This repo contains an unorganized number of files used as experiments to classify the textile defects found in the TILDA dataset.
The following approaches have been tried:
Based on an assumption that each feature's histogram can be approximated to a normal distribution. Well, the assumption was wrong.
A class found in the scikit-learn library.
The problem with typical CNNs was that we had a very small dataset for training. Siamese networks on one hand are trained on a pair or triple of images. So, I had the idea of building pairs of images from 300 images (the size of the dataset used - a subset of the TILDA dataset) which would result in a much larger number of samples. Well, this worked to some point, but the complexity of the input images couldn't be distinguished successfully using this trick only.

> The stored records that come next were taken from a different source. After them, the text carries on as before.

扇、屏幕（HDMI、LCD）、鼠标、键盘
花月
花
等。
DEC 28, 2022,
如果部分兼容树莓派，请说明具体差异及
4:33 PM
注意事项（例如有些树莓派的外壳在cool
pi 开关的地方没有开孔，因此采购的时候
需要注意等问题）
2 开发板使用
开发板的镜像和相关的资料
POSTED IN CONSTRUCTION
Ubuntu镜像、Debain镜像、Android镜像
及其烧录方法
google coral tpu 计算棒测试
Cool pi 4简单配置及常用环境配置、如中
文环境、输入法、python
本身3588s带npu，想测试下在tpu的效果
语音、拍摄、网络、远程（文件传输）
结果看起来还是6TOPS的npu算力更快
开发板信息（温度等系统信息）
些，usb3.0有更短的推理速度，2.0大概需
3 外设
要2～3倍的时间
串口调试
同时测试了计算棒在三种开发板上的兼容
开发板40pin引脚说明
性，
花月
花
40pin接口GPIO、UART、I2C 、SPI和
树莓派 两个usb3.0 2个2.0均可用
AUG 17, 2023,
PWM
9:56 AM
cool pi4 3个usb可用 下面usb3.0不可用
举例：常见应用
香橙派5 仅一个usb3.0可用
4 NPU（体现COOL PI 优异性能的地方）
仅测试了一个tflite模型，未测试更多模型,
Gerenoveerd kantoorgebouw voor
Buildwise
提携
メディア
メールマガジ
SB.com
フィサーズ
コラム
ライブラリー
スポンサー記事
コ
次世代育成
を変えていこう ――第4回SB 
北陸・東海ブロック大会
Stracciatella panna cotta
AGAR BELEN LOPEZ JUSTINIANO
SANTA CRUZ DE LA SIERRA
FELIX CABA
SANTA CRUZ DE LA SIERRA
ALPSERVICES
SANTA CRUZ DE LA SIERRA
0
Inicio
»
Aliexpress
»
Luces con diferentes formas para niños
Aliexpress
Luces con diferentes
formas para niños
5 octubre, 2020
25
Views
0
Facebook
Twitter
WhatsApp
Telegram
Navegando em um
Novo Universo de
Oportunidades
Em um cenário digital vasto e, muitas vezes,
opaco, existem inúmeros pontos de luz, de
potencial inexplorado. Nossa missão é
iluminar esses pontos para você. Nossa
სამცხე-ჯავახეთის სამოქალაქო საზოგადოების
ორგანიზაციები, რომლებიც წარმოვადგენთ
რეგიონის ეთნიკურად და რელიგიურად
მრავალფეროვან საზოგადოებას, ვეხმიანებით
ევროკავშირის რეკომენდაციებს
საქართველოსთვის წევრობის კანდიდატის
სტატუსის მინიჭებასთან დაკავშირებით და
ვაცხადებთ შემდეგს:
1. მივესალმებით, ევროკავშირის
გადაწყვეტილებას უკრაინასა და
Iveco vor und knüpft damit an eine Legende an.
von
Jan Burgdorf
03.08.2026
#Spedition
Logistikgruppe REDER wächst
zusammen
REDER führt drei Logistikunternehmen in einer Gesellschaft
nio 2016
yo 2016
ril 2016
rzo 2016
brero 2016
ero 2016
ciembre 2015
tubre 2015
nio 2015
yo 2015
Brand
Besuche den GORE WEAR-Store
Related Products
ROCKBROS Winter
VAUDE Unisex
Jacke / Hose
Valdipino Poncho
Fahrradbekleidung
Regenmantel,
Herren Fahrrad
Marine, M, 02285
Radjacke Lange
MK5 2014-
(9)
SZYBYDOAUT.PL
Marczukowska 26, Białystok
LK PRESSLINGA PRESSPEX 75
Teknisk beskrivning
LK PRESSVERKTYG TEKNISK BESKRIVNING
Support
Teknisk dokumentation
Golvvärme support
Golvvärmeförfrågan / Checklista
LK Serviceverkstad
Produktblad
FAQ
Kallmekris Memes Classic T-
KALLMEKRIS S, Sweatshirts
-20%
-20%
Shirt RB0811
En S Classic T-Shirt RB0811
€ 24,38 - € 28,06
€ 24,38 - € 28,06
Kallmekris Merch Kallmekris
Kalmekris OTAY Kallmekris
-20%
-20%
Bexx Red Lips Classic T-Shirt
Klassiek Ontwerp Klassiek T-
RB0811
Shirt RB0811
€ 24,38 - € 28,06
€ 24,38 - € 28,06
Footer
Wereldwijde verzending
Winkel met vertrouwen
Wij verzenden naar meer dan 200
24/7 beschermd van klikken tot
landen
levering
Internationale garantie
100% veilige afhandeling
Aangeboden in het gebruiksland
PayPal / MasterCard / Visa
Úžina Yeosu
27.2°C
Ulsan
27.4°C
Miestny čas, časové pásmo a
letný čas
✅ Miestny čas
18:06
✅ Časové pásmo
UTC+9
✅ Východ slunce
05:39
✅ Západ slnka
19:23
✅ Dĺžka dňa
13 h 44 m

Based on Ajay Kumar's paper, gabor filters with different scales and orientations were used and tested on some samples. However, input images come in different orientations and scales which makes the use of gabor filters ineffective.
Experimented with 7 different models and architectures of CNNs to pick the best model and start making small modifications to it so that I can achieve a satisfying results. Although this was partially a success (training accuracy hit 97%), validation accuracy was about 62% and test accuracy didn't pass 50%. Part of the problem in my opinion is the bad, unfiltered and unprocessed dataset of TILDA which has ambiguous and noisy images that a human can mis-classify.